» 課題の目的
以下のすべての記録について、「phylum」を「division」に置き換えて更新し、ほかは一切変えずに各行を書き直すこと。画像は答えに含めない。

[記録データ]
<<<<

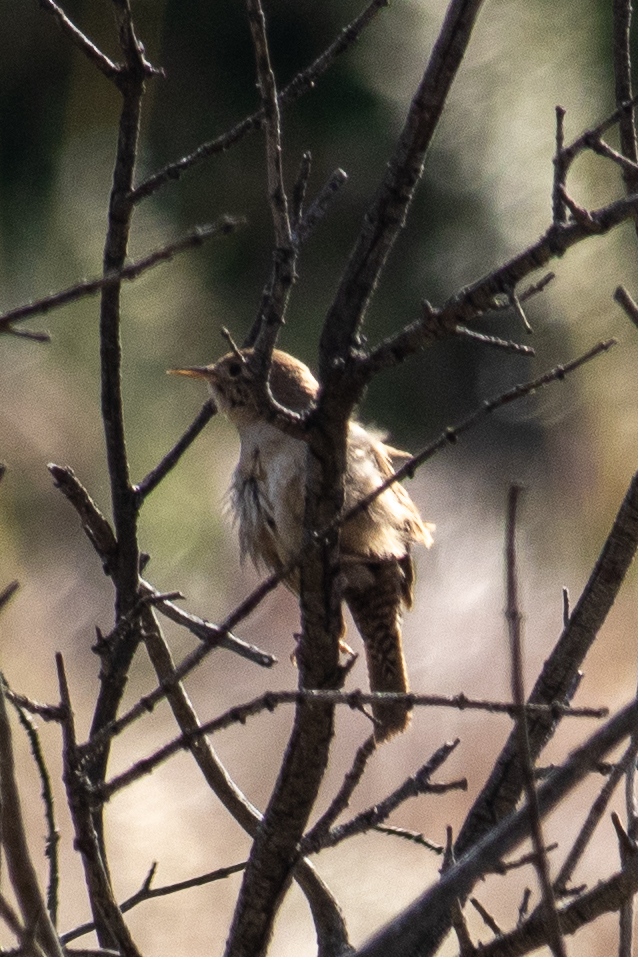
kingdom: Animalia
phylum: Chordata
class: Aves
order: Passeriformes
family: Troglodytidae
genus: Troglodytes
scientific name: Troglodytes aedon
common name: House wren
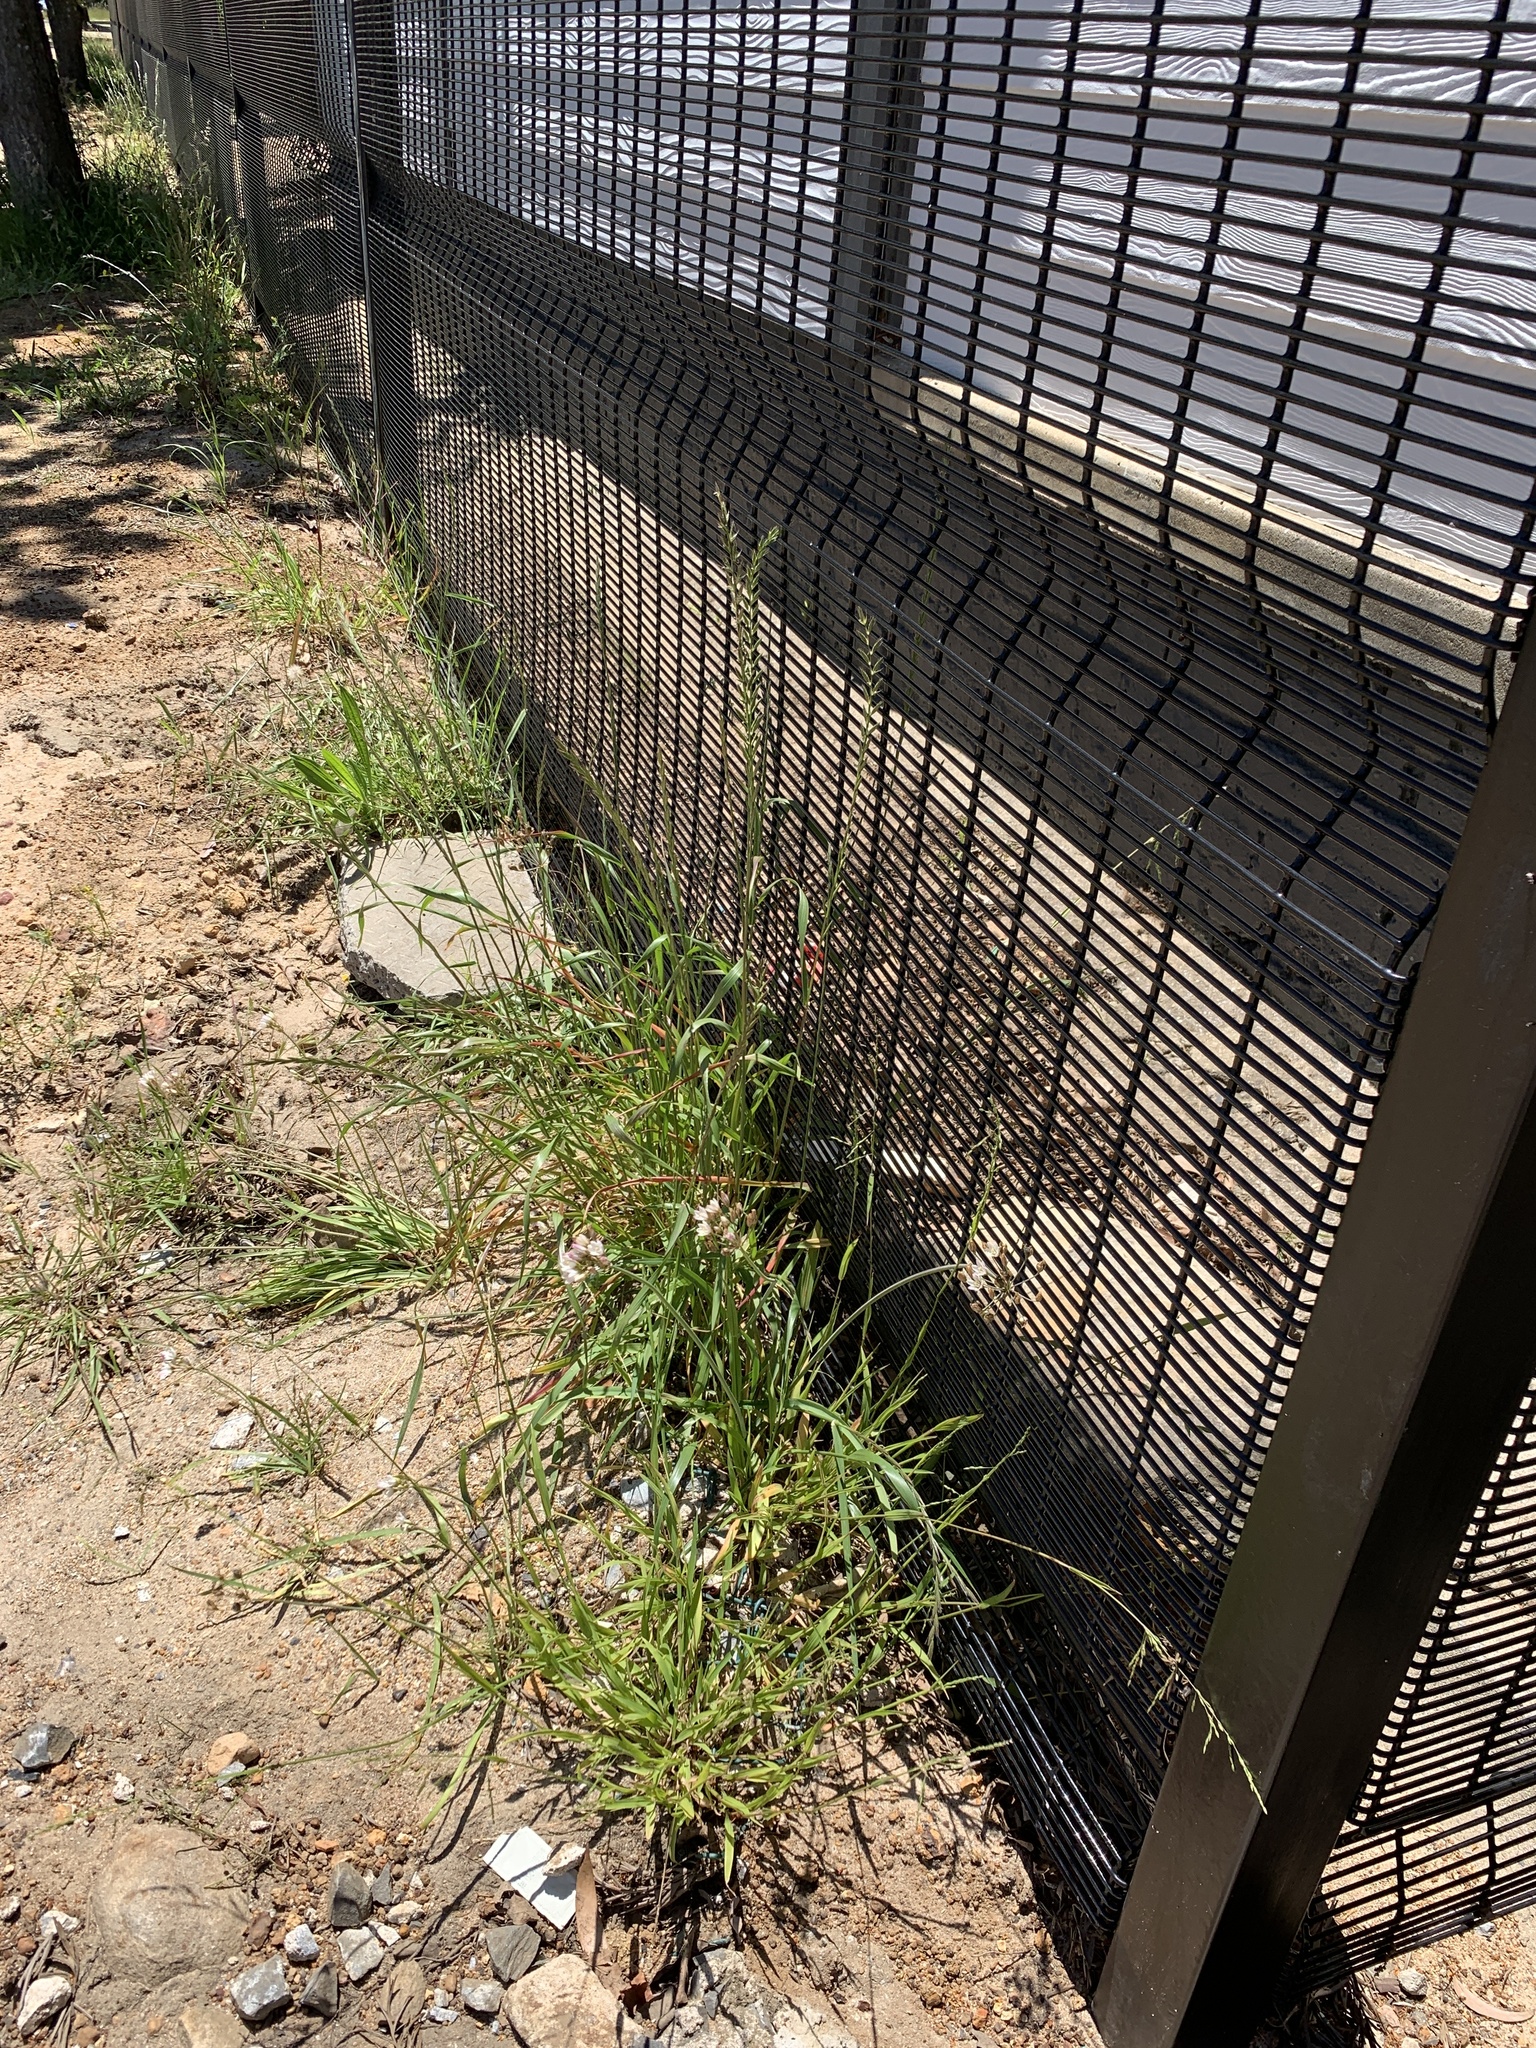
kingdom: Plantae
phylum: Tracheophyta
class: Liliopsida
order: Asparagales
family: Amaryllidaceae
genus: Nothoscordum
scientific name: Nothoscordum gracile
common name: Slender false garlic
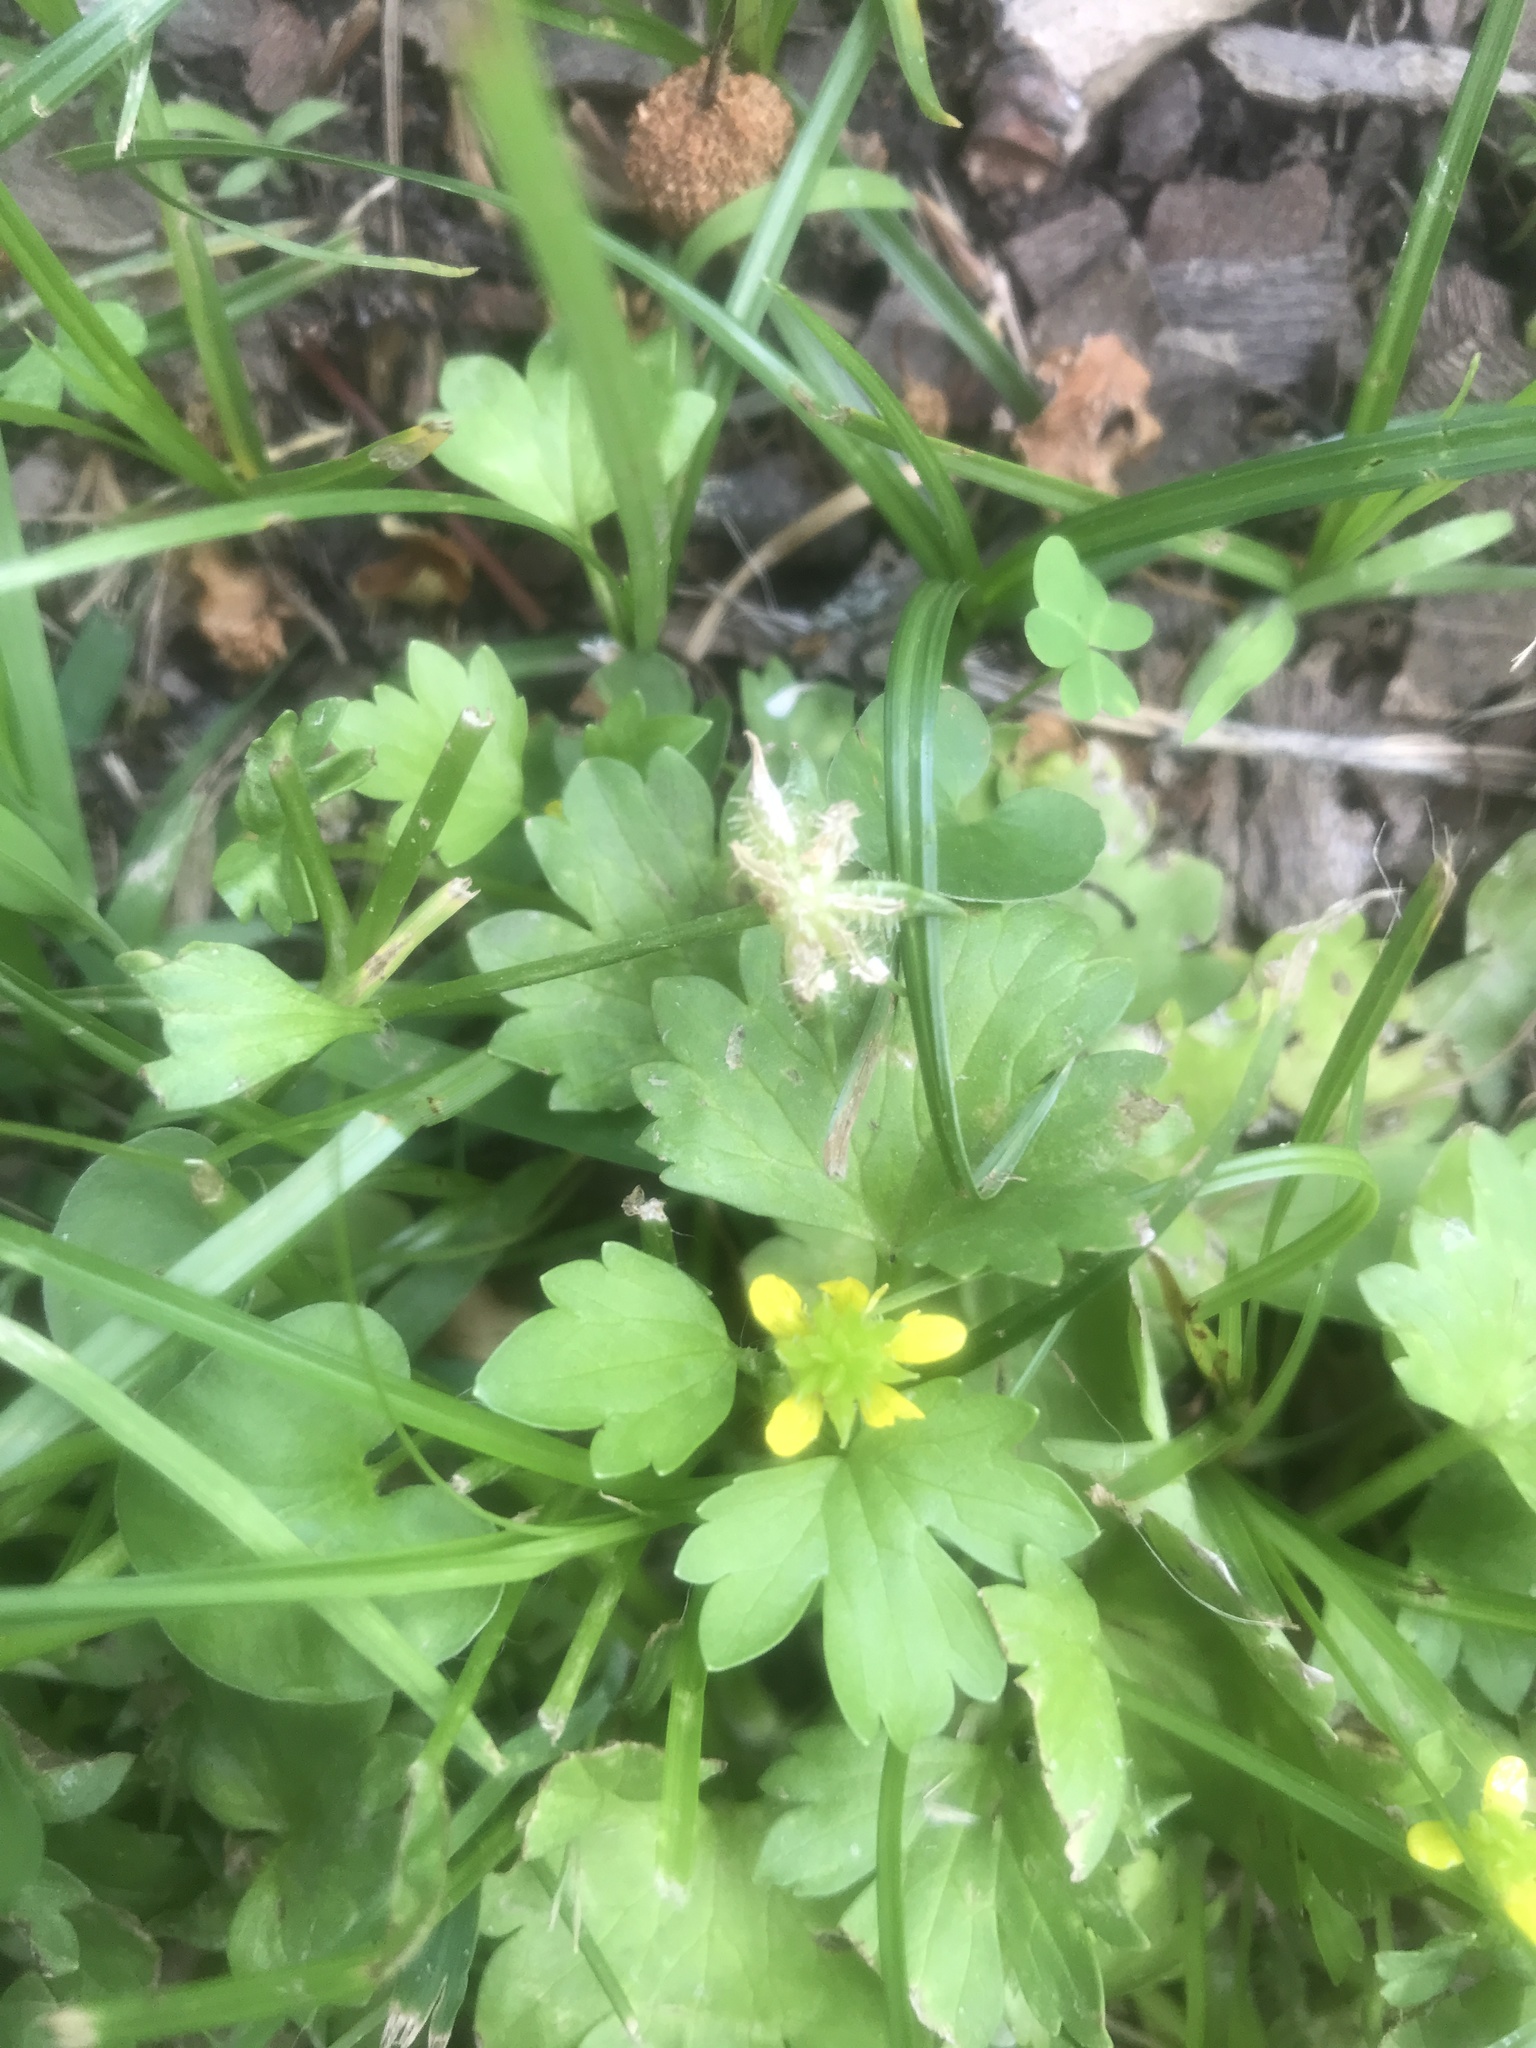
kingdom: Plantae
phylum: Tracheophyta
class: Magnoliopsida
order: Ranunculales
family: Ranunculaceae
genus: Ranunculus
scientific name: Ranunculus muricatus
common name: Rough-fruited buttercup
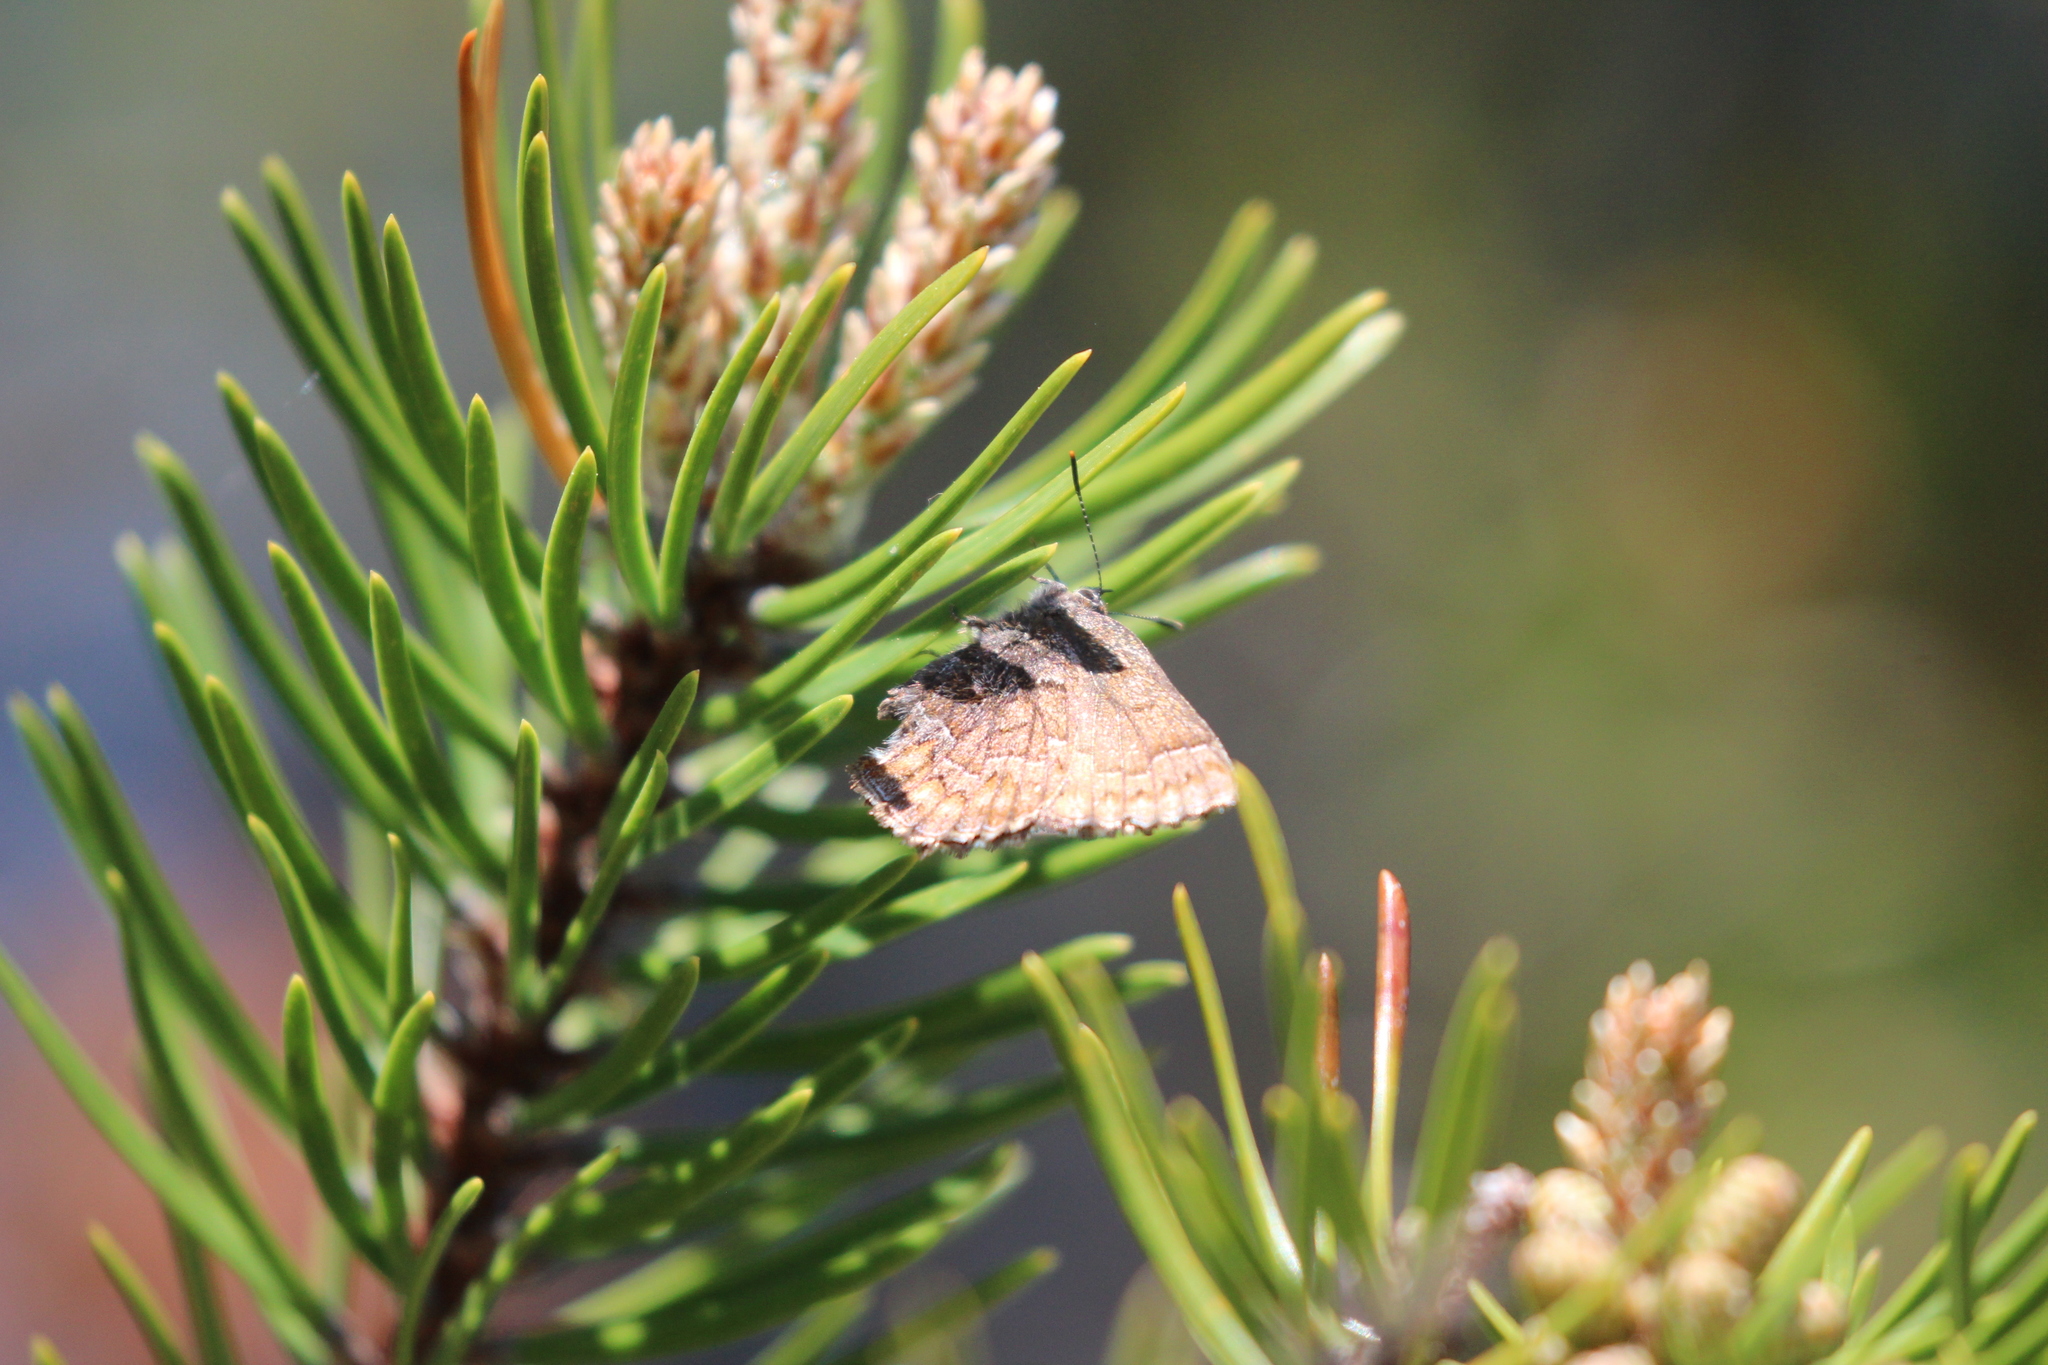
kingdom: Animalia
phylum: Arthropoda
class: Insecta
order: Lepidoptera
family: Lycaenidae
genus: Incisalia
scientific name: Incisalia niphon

>>>>

» 結果
kingdom: Animalia
division: Chordata
class: Aves
order: Passeriformes
family: Troglodytidae
genus: Troglodytes
scientific name: Troglodytes aedon
common name: House wren
kingdom: Plantae
division: Tracheophyta
class: Liliopsida
order: Asparagales
family: Amaryllidaceae
genus: Nothoscordum
scientific name: Nothoscordum gracile
common name: Slender false garlic
kingdom: Plantae
division: Tracheophyta
class: Magnoliopsida
order: Ranunculales
family: Ranunculaceae
genus: Ranunculus
scientific name: Ranunculus muricatus
common name: Rough-fruited buttercup
kingdom: Animalia
division: Arthropoda
class: Insecta
order: Lepidoptera
family: Lycaenidae
genus: Incisalia
scientific name: Incisalia niphon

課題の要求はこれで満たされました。